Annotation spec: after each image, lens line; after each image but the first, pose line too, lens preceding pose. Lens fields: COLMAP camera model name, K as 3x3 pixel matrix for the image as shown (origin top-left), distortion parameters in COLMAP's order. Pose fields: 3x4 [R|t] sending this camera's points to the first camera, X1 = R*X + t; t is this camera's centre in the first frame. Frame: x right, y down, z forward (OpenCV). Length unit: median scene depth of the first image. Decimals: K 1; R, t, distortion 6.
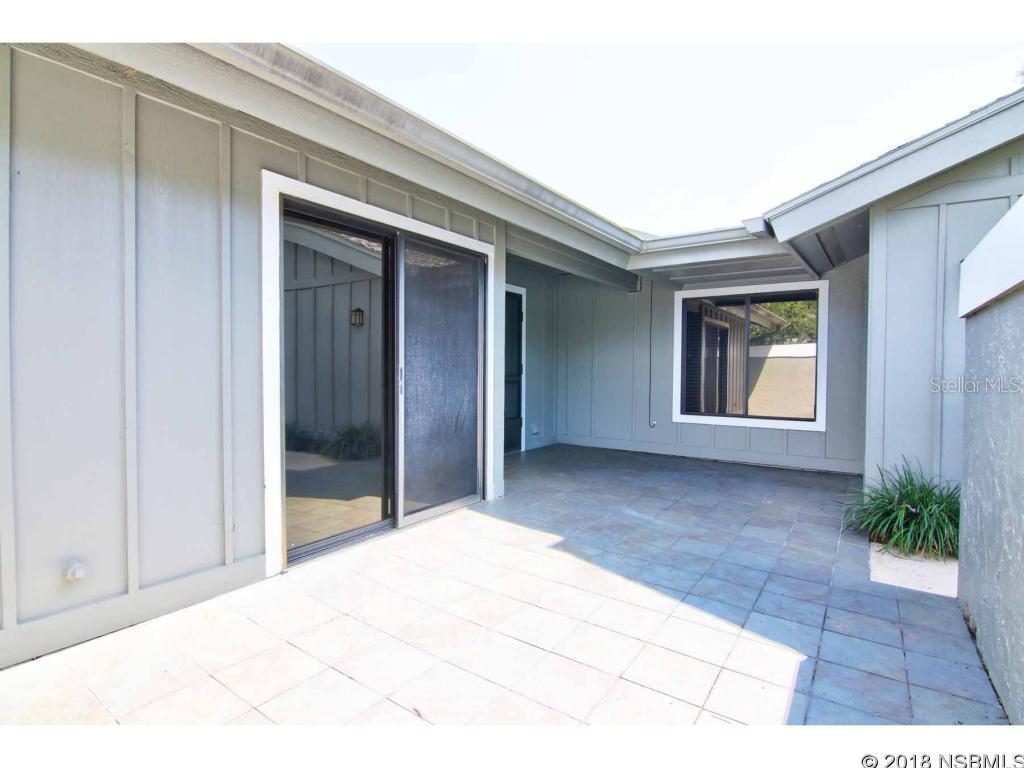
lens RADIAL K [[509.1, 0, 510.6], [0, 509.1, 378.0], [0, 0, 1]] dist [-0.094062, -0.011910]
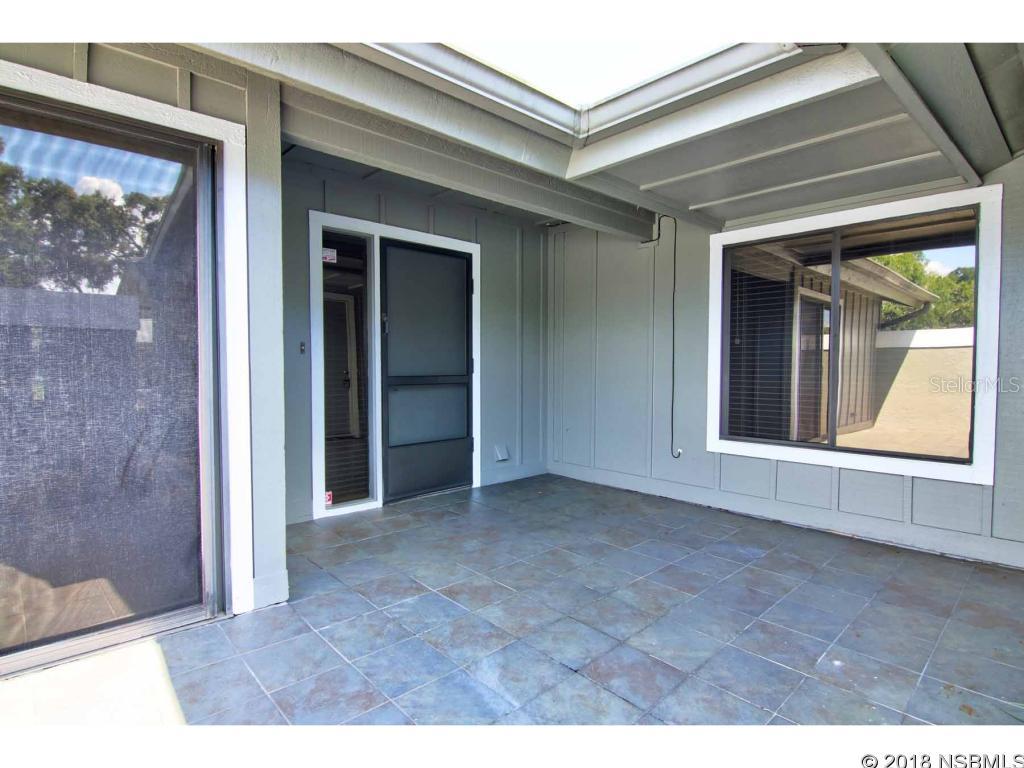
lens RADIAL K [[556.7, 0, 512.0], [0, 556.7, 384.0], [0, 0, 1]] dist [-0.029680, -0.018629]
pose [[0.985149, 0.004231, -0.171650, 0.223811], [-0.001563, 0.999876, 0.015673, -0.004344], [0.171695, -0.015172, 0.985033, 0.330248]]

··········

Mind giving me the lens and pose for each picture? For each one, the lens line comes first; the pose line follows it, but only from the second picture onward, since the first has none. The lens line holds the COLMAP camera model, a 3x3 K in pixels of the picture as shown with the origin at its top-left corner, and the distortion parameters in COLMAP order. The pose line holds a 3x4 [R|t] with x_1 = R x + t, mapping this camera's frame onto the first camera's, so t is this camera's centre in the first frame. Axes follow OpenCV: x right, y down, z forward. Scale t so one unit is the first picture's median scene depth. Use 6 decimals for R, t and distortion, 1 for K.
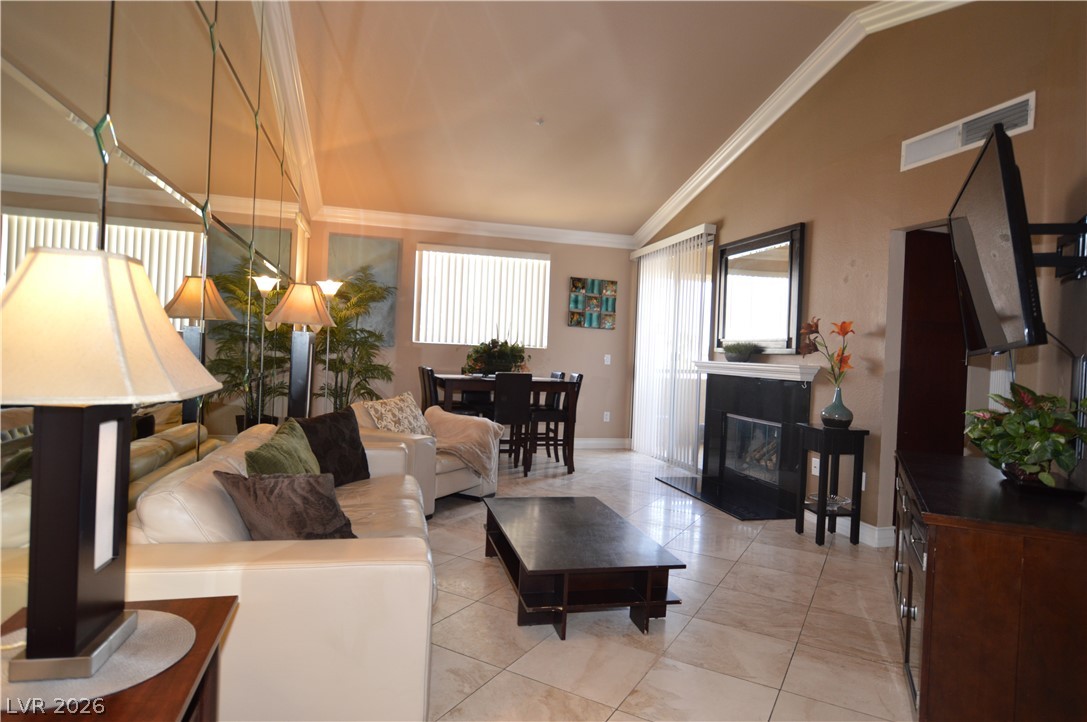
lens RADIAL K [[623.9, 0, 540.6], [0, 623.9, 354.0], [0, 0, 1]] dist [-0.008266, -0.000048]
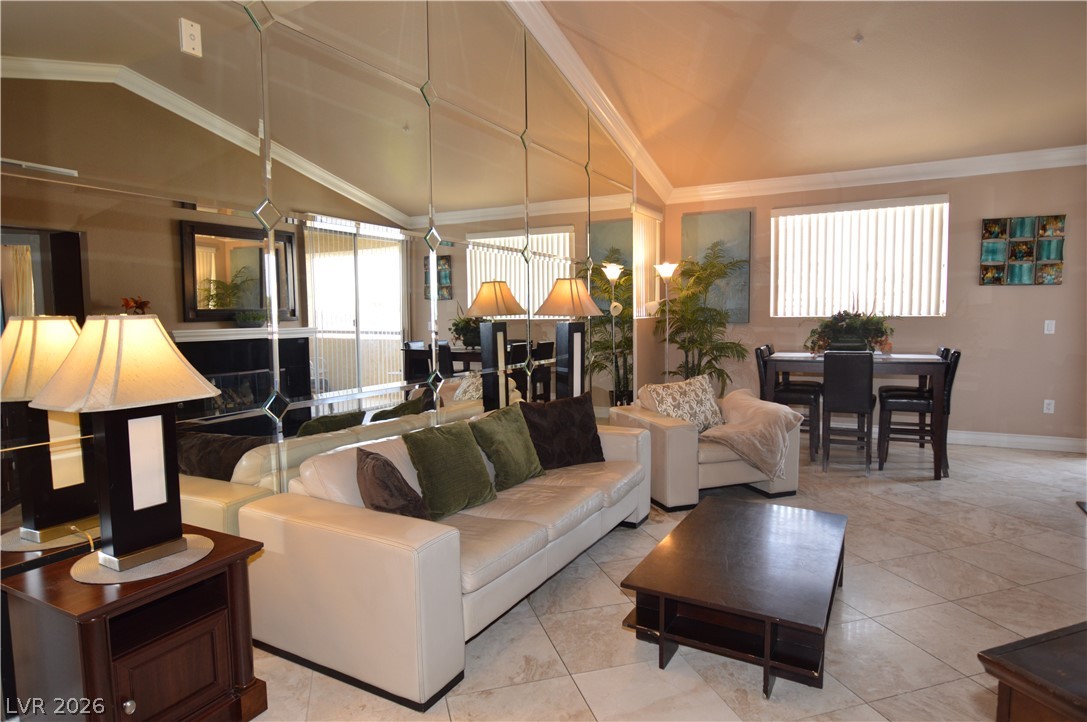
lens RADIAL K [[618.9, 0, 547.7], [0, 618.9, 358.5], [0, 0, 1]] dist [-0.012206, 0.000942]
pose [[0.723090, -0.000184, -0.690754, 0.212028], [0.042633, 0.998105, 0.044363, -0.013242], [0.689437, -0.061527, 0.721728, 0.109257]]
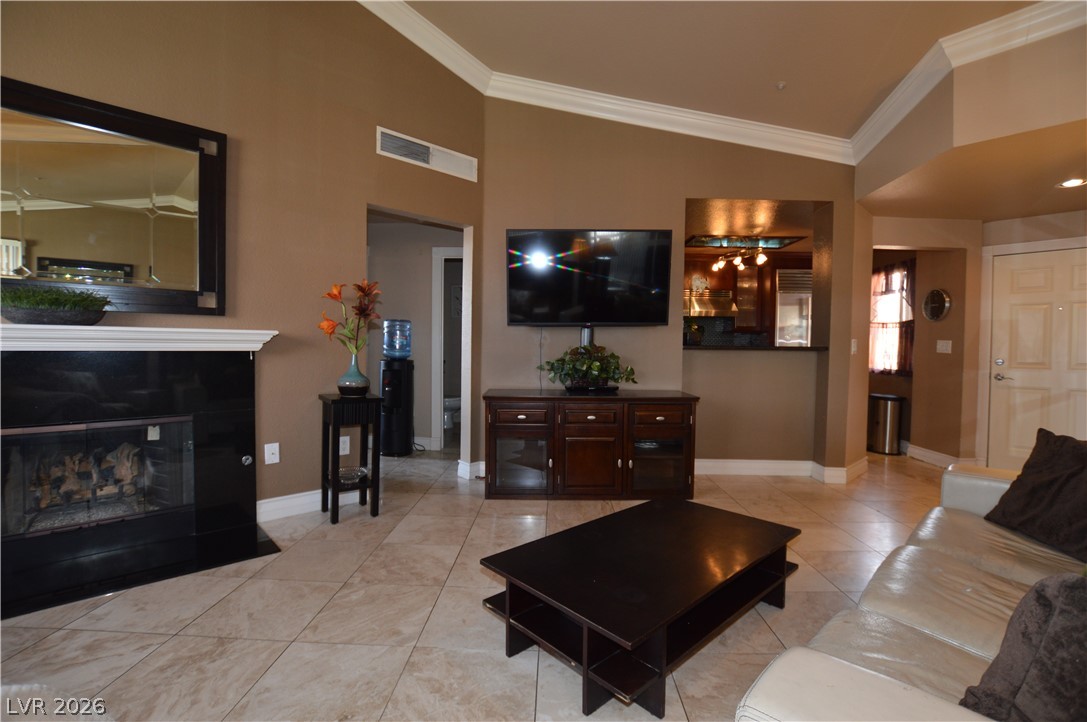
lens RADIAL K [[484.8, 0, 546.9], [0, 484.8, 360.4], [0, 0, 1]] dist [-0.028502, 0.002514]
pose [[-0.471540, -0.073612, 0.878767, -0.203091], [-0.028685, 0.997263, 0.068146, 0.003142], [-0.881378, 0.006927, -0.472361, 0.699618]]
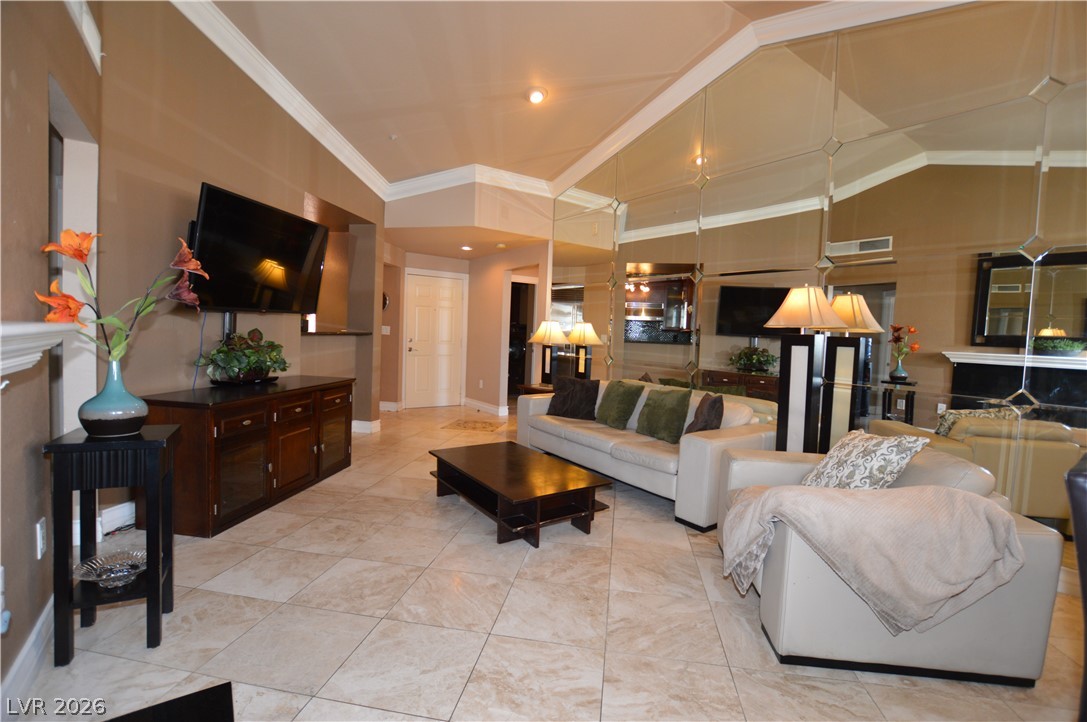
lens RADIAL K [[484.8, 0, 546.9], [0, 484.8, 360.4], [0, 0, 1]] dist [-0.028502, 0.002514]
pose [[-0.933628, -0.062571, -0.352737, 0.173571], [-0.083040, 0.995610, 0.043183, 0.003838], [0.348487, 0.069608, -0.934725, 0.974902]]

··········

▶ [TASK]: Rewrite everything from the line containing "Annotation spec: after" down to the line containing "dist [-0.029680, -0.018629]", swapping "image" for "frame" and keeping all else the same. Omit the pictures from your answer.

▶ [RESPONSE BOX]:
Annotation spec: after each frame, lens line; after each frame but the first, pose line too, lens preceding pose. Lens fields: COLMAP camera model name, K as 3x3 pixel matrix for the frame as shown (origin top-left), distortion parameters in COLMAP's order. Pose fields: 3x4 [R|t] sending this camera's points to the first camera, X1 = R*X + t; t is this camera's centre in the first frame. Frame: x right, y down, z forward (OpenCV). Length unit: median scene depth of the first frame. Decimals: K 1; R, t, distortion 6.
lens RADIAL K [[509.1, 0, 510.6], [0, 509.1, 378.0], [0, 0, 1]] dist [-0.094062, -0.011910]
lens RADIAL K [[556.7, 0, 512.0], [0, 556.7, 384.0], [0, 0, 1]] dist [-0.029680, -0.018629]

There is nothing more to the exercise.